#### REQUIRED WORK
Look over the lines below. Report each one that includes the string "Stranak".

#### MATERIAL FOR THIS TASK
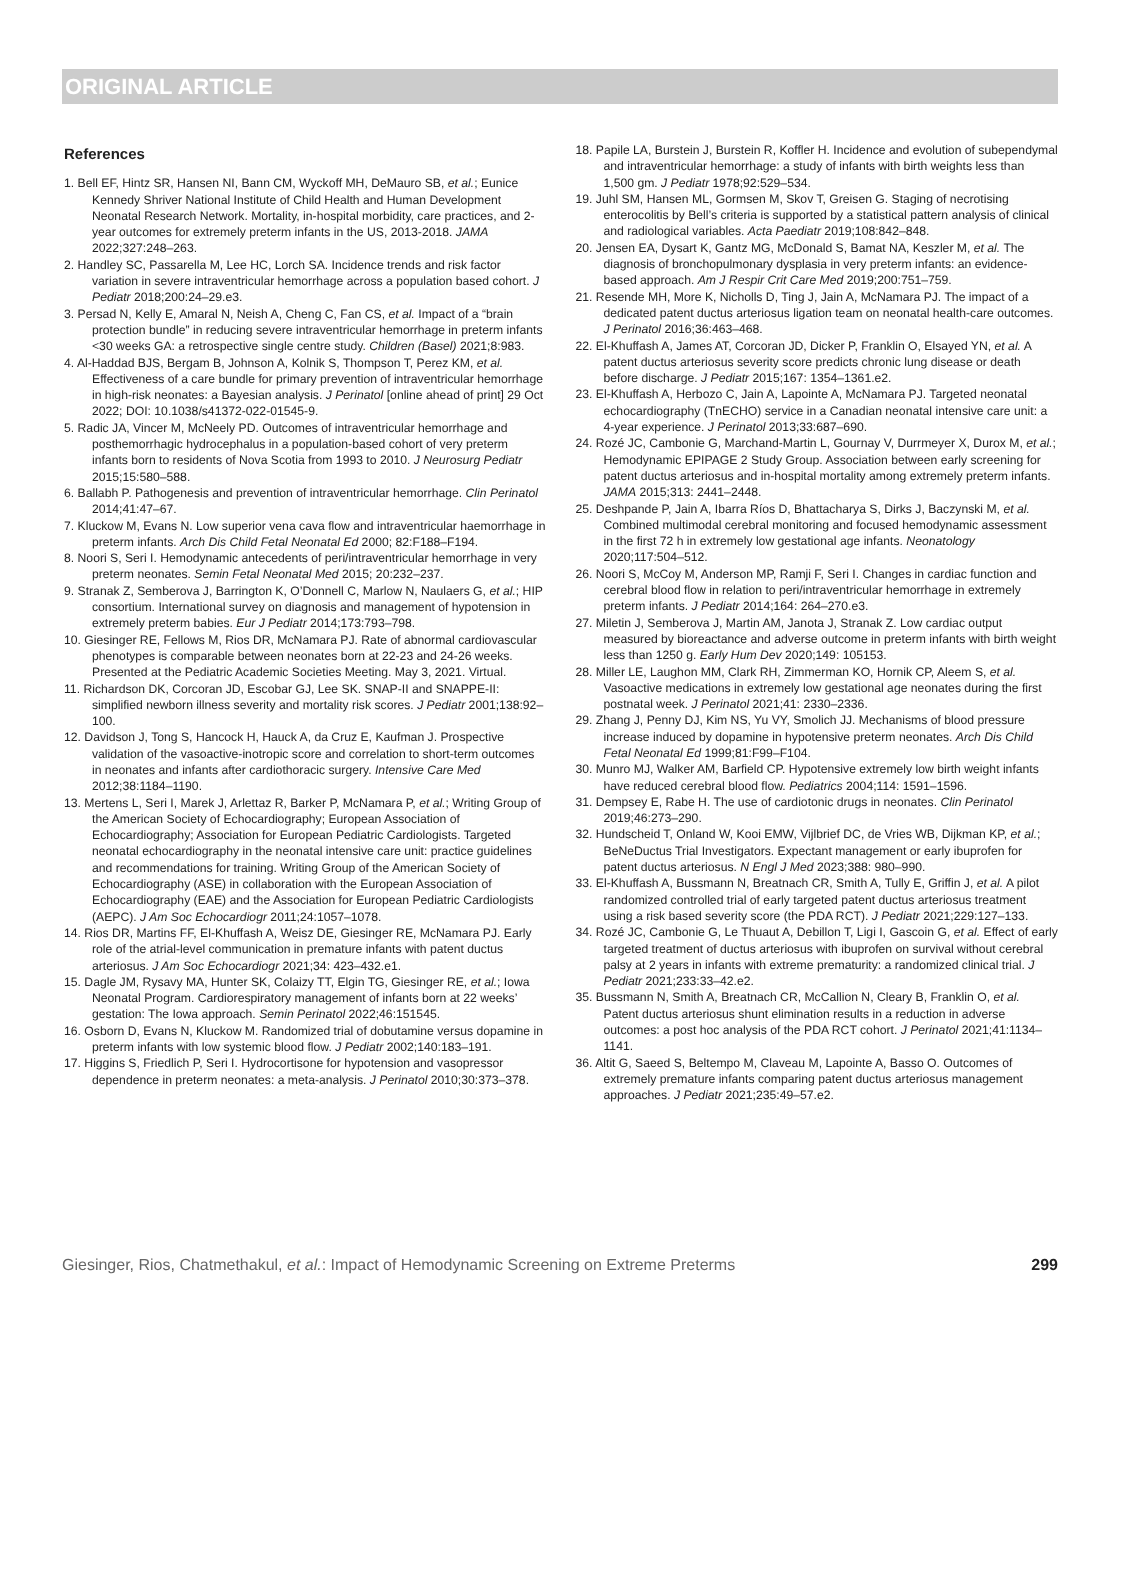ORIGINAL ARTICLE
References
1. Bell EF, Hintz SR, Hansen NI, Bann CM, Wyckoff MH, DeMauro SB, et al.; Eunice Kennedy Shriver National Institute of Child Health and Human Development Neonatal Research Network. Mortality, in-hospital morbidity, care practices, and 2-year outcomes for extremely preterm infants in the US, 2013-2018. JAMA 2022;327:248–263.
2. Handley SC, Passarella M, Lee HC, Lorch SA. Incidence trends and risk factor variation in severe intraventricular hemorrhage across a population based cohort. J Pediatr 2018;200:24–29.e3.
3. Persad N, Kelly E, Amaral N, Neish A, Cheng C, Fan CS, et al. Impact of a “brain protection bundle” in reducing severe intraventricular hemorrhage in preterm infants <30 weeks GA: a retrospective single centre study. Children (Basel) 2021;8:983.
4. Al-Haddad BJS, Bergam B, Johnson A, Kolnik S, Thompson T, Perez KM, et al. Effectiveness of a care bundle for primary prevention of intraventricular hemorrhage in high-risk neonates: a Bayesian analysis. J Perinatol [online ahead of print] 29 Oct 2022; DOI: 10.1038/s41372-022-01545-9.
5. Radic JA, Vincer M, McNeely PD. Outcomes of intraventricular hemorrhage and posthemorrhagic hydrocephalus in a population-based cohort of very preterm infants born to residents of Nova Scotia from 1993 to 2010. J Neurosurg Pediatr 2015;15:580–588.
6. Ballabh P. Pathogenesis and prevention of intraventricular hemorrhage. Clin Perinatol 2014;41:47–67.
7. Kluckow M, Evans N. Low superior vena cava flow and intraventricular haemorrhage in preterm infants. Arch Dis Child Fetal Neonatal Ed 2000; 82:F188–F194.
8. Noori S, Seri I. Hemodynamic antecedents of peri/intraventricular hemorrhage in very preterm neonates. Semin Fetal Neonatal Med 2015; 20:232–237.
9. Stranak Z, Semberova J, Barrington K, O’Donnell C, Marlow N, Naulaers G, et al.; HIP consortium. International survey on diagnosis and management of hypotension in extremely preterm babies. Eur J Pediatr 2014;173:793–798.
10. Giesinger RE, Fellows M, Rios DR, McNamara PJ. Rate of abnormal cardiovascular phenotypes is comparable between neonates born at 22-23 and 24-26 weeks. Presented at the Pediatric Academic Societies Meeting. May 3, 2021. Virtual.
11. Richardson DK, Corcoran JD, Escobar GJ, Lee SK. SNAP-II and SNAPPE-II: simplified newborn illness severity and mortality risk scores. J Pediatr 2001;138:92–100.
12. Davidson J, Tong S, Hancock H, Hauck A, da Cruz E, Kaufman J. Prospective validation of the vasoactive-inotropic score and correlation to short-term outcomes in neonates and infants after cardiothoracic surgery. Intensive Care Med 2012;38:1184–1190.
13. Mertens L, Seri I, Marek J, Arlettaz R, Barker P, McNamara P, et al.; Writing Group of the American Society of Echocardiography; European Association of Echocardiography; Association for European Pediatric Cardiologists. Targeted neonatal echocardiography in the neonatal intensive care unit: practice guidelines and recommendations for training. Writing Group of the American Society of Echocardiography (ASE) in collaboration with the European Association of Echocardiography (EAE) and the Association for European Pediatric Cardiologists (AEPC). J Am Soc Echocardiogr 2011;24:1057–1078.
14. Rios DR, Martins FF, El-Khuffash A, Weisz DE, Giesinger RE, McNamara PJ. Early role of the atrial-level communication in premature infants with patent ductus arteriosus. J Am Soc Echocardiogr 2021;34: 423–432.e1.
15. Dagle JM, Rysavy MA, Hunter SK, Colaizy TT, Elgin TG, Giesinger RE, et al.; Iowa Neonatal Program. Cardiorespiratory management of infants born at 22 weeks’ gestation: The Iowa approach. Semin Perinatol 2022;46:151545.
16. Osborn D, Evans N, Kluckow M. Randomized trial of dobutamine versus dopamine in preterm infants with low systemic blood flow. J Pediatr 2002;140:183–191.
17. Higgins S, Friedlich P, Seri I. Hydrocortisone for hypotension and vasopressor dependence in preterm neonates: a meta-analysis. J Perinatol 2010;30:373–378.
18. Papile LA, Burstein J, Burstein R, Koffler H. Incidence and evolution of subependymal and intraventricular hemorrhage: a study of infants with birth weights less than 1,500 gm. J Pediatr 1978;92:529–534.
19. Juhl SM, Hansen ML, Gormsen M, Skov T, Greisen G. Staging of necrotising enterocolitis by Bell’s criteria is supported by a statistical pattern analysis of clinical and radiological variables. Acta Paediatr 2019;108:842–848.
20. Jensen EA, Dysart K, Gantz MG, McDonald S, Bamat NA, Keszler M, et al. The diagnosis of bronchopulmonary dysplasia in very preterm infants: an evidence-based approach. Am J Respir Crit Care Med 2019;200:751–759.
21. Resende MH, More K, Nicholls D, Ting J, Jain A, McNamara PJ. The impact of a dedicated patent ductus arteriosus ligation team on neonatal health-care outcomes. J Perinatol 2016;36:463–468.
22. El-Khuffash A, James AT, Corcoran JD, Dicker P, Franklin O, Elsayed YN, et al. A patent ductus arteriosus severity score predicts chronic lung disease or death before discharge. J Pediatr 2015;167: 1354–1361.e2.
23. El-Khuffash A, Herbozo C, Jain A, Lapointe A, McNamara PJ. Targeted neonatal echocardiography (TnECHO) service in a Canadian neonatal intensive care unit: a 4-year experience. J Perinatol 2013;33:687–690.
24. Rozé JC, Cambonie G, Marchand-Martin L, Gournay V, Durrmeyer X, Durox M, et al.; Hemodynamic EPIPAGE 2 Study Group. Association between early screening for patent ductus arteriosus and in-hospital mortality among extremely preterm infants. JAMA 2015;313: 2441–2448.
25. Deshpande P, Jain A, Ibarra Ríos D, Bhattacharya S, Dirks J, Baczynski M, et al. Combined multimodal cerebral monitoring and focused hemodynamic assessment in the first 72 h in extremely low gestational age infants. Neonatology 2020;117:504–512.
26. Noori S, McCoy M, Anderson MP, Ramji F, Seri I. Changes in cardiac function and cerebral blood flow in relation to peri/intraventricular hemorrhage in extremely preterm infants. J Pediatr 2014;164: 264–270.e3.
27. Miletin J, Semberova J, Martin AM, Janota J, Stranak Z. Low cardiac output measured by bioreactance and adverse outcome in preterm infants with birth weight less than 1250 g. Early Hum Dev 2020;149: 105153.
28. Miller LE, Laughon MM, Clark RH, Zimmerman KO, Hornik CP, Aleem S, et al. Vasoactive medications in extremely low gestational age neonates during the first postnatal week. J Perinatol 2021;41: 2330–2336.
29. Zhang J, Penny DJ, Kim NS, Yu VY, Smolich JJ. Mechanisms of blood pressure increase induced by dopamine in hypotensive preterm neonates. Arch Dis Child Fetal Neonatal Ed 1999;81:F99–F104.
30. Munro MJ, Walker AM, Barfield CP. Hypotensive extremely low birth weight infants have reduced cerebral blood flow. Pediatrics 2004;114: 1591–1596.
31. Dempsey E, Rabe H. The use of cardiotonic drugs in neonates. Clin Perinatol 2019;46:273–290.
32. Hundscheid T, Onland W, Kooi EMW, Vijlbrief DC, de Vries WB, Dijkman KP, et al.; BeNeDuctus Trial Investigators. Expectant management or early ibuprofen for patent ductus arteriosus. N Engl J Med 2023;388: 980–990.
33. El-Khuffash A, Bussmann N, Breatnach CR, Smith A, Tully E, Griffin J, et al. A pilot randomized controlled trial of early targeted patent ductus arteriosus treatment using a risk based severity score (the PDA RCT). J Pediatr 2021;229:127–133.
34. Rozé JC, Cambonie G, Le Thuaut A, Debillon T, Ligi I, Gascoin G, et al. Effect of early targeted treatment of ductus arteriosus with ibuprofen on survival without cerebral palsy at 2 years in infants with extreme prematurity: a randomized clinical trial. J Pediatr 2021;233:33–42.e2.
35. Bussmann N, Smith A, Breatnach CR, McCallion N, Cleary B, Franklin O, et al. Patent ductus arteriosus shunt elimination results in a reduction in adverse outcomes: a post hoc analysis of the PDA RCT cohort. J Perinatol 2021;41:1134–1141.
36. Altit G, Saeed S, Beltempo M, Claveau M, Lapointe A, Basso O. Outcomes of extremely premature infants comparing patent ductus arteriosus management approaches. J Pediatr 2021;235:49–57.e2.
Giesinger, Rios, Chatmethakul, et al.: Impact of Hemodynamic Screening on Extreme Preterms 299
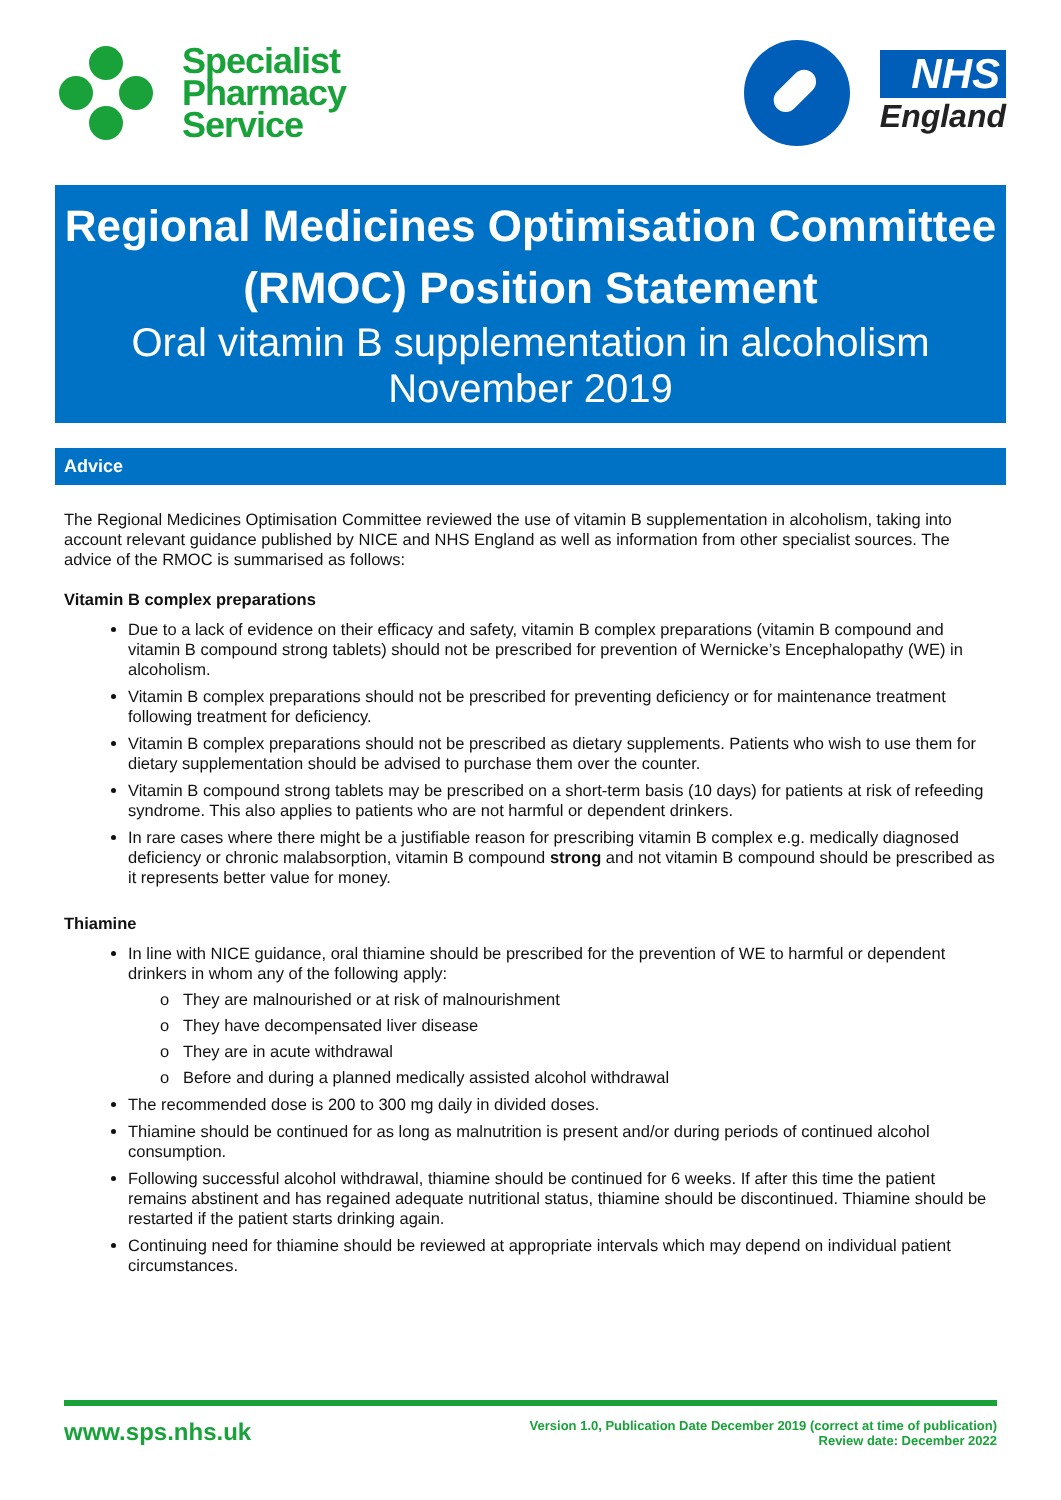Specialist
Pharmacy
Service
NHS
England
Regional Medicines Optimisation Committee
(RMOC) Position Statement
Oral vitamin B supplementation in alcoholism
November 2019
Advice
The Regional Medicines Optimisation Committee reviewed the use of vitamin B supplementation in alcoholism, taking into account relevant guidance published by NICE and NHS England as well as information from other specialist sources. The advice of the RMOC is summarised as follows:
Vitamin B complex preparations
Due to a lack of evidence on their efficacy and safety, vitamin B complex preparations (vitamin B compound and vitamin B compound strong tablets) should not be prescribed for prevention of Wernicke’s Encephalopathy (WE) in alcoholism.
Vitamin B complex preparations should not be prescribed for preventing deficiency or for maintenance treatment following treatment for deficiency.
Vitamin B complex preparations should not be prescribed as dietary supplements. Patients who wish to use them for dietary supplementation should be advised to purchase them over the counter.
Vitamin B compound strong tablets may be prescribed on a short-term basis (10 days) for patients at risk of refeeding syndrome. This also applies to patients who are not harmful or dependent drinkers.
In rare cases where there might be a justifiable reason for prescribing vitamin B complex e.g. medically diagnosed deficiency or chronic malabsorption, vitamin B compound strong and not vitamin B compound should be prescribed as it represents better value for money.
Thiamine
In line with NICE guidance, oral thiamine should be prescribed for the prevention of WE to harmful or dependent drinkers in whom any of the following apply:
o They are malnourished or at risk of malnourishment
o They have decompensated liver disease
o They are in acute withdrawal
o Before and during a planned medically assisted alcohol withdrawal
The recommended dose is 200 to 300 mg daily in divided doses.
Thiamine should be continued for as long as malnutrition is present and/or during periods of continued alcohol consumption.
Following successful alcohol withdrawal, thiamine should be continued for 6 weeks. If after this time the patient remains abstinent and has regained adequate nutritional status, thiamine should be discontinued. Thiamine should be restarted if the patient starts drinking again.
Continuing need for thiamine should be reviewed at appropriate intervals which may depend on individual patient circumstances.
www.sps.nhs.uk
Version 1.0, Publication Date December 2019 (correct at time of publication)
Review date: December 2022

#### SOLVED PROBLEM
9. Stranak Z, Semberova J, Barrington K, O’Donnell C, Marlow N, Naulaers G, et al.; HIP consortium. International survey on diagnosis and management of hypotension in extremely preterm babies. Eur J Pediatr 2014;173:793–798.
27. Miletin J, Semberova J, Martin AM, Janota J, Stranak Z. Low cardiac output measured by bioreactance and adverse outcome in preterm infants with birth weight less than 1250 g. Early Hum Dev 2020;149: 105153.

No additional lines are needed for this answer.